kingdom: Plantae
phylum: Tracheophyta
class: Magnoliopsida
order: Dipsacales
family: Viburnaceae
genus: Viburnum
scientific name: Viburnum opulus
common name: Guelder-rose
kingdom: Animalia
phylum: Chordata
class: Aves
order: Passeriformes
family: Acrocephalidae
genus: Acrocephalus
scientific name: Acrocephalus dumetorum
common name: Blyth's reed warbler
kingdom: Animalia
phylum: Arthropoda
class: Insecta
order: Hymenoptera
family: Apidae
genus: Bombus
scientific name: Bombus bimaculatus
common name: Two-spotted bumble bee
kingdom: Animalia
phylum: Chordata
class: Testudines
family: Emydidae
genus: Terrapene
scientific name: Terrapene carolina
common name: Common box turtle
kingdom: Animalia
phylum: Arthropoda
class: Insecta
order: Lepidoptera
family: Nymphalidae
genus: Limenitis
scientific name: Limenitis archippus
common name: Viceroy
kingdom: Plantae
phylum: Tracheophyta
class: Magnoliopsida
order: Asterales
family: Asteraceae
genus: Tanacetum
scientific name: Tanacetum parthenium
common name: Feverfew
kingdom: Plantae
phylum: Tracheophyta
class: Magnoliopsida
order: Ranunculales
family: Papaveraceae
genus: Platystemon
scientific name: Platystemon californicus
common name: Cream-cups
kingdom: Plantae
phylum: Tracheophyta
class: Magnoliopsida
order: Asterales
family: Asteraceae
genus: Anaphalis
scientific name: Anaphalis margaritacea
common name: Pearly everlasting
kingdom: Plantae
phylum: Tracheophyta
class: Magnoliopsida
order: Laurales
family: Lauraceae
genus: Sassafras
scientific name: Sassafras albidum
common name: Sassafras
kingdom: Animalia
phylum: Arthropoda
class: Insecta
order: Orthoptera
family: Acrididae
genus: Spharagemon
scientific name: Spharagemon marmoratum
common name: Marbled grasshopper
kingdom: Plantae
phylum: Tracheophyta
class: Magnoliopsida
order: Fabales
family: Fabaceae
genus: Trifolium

» DO THIS
Return the data above word for word, beginning with its first line and stopping after the line that contains "genus: Anaphalis".

» FINAL ANSWER
kingdom: Plantae
phylum: Tracheophyta
class: Magnoliopsida
order: Dipsacales
family: Viburnaceae
genus: Viburnum
scientific name: Viburnum opulus
common name: Guelder-rose
kingdom: Animalia
phylum: Chordata
class: Aves
order: Passeriformes
family: Acrocephalidae
genus: Acrocephalus
scientific name: Acrocephalus dumetorum
common name: Blyth's reed warbler
kingdom: Animalia
phylum: Arthropoda
class: Insecta
order: Hymenoptera
family: Apidae
genus: Bombus
scientific name: Bombus bimaculatus
common name: Two-spotted bumble bee
kingdom: Animalia
phylum: Chordata
class: Testudines
family: Emydidae
genus: Terrapene
scientific name: Terrapene carolina
common name: Common box turtle
kingdom: Animalia
phylum: Arthropoda
class: Insecta
order: Lepidoptera
family: Nymphalidae
genus: Limenitis
scientific name: Limenitis archippus
common name: Viceroy
kingdom: Plantae
phylum: Tracheophyta
class: Magnoliopsida
order: Asterales
family: Asteraceae
genus: Tanacetum
scientific name: Tanacetum parthenium
common name: Feverfew
kingdom: Plantae
phylum: Tracheophyta
class: Magnoliopsida
order: Ranunculales
family: Papaveraceae
genus: Platystemon
scientific name: Platystemon californicus
common name: Cream-cups
kingdom: Plantae
phylum: Tracheophyta
class: Magnoliopsida
order: Asterales
family: Asteraceae
genus: Anaphalis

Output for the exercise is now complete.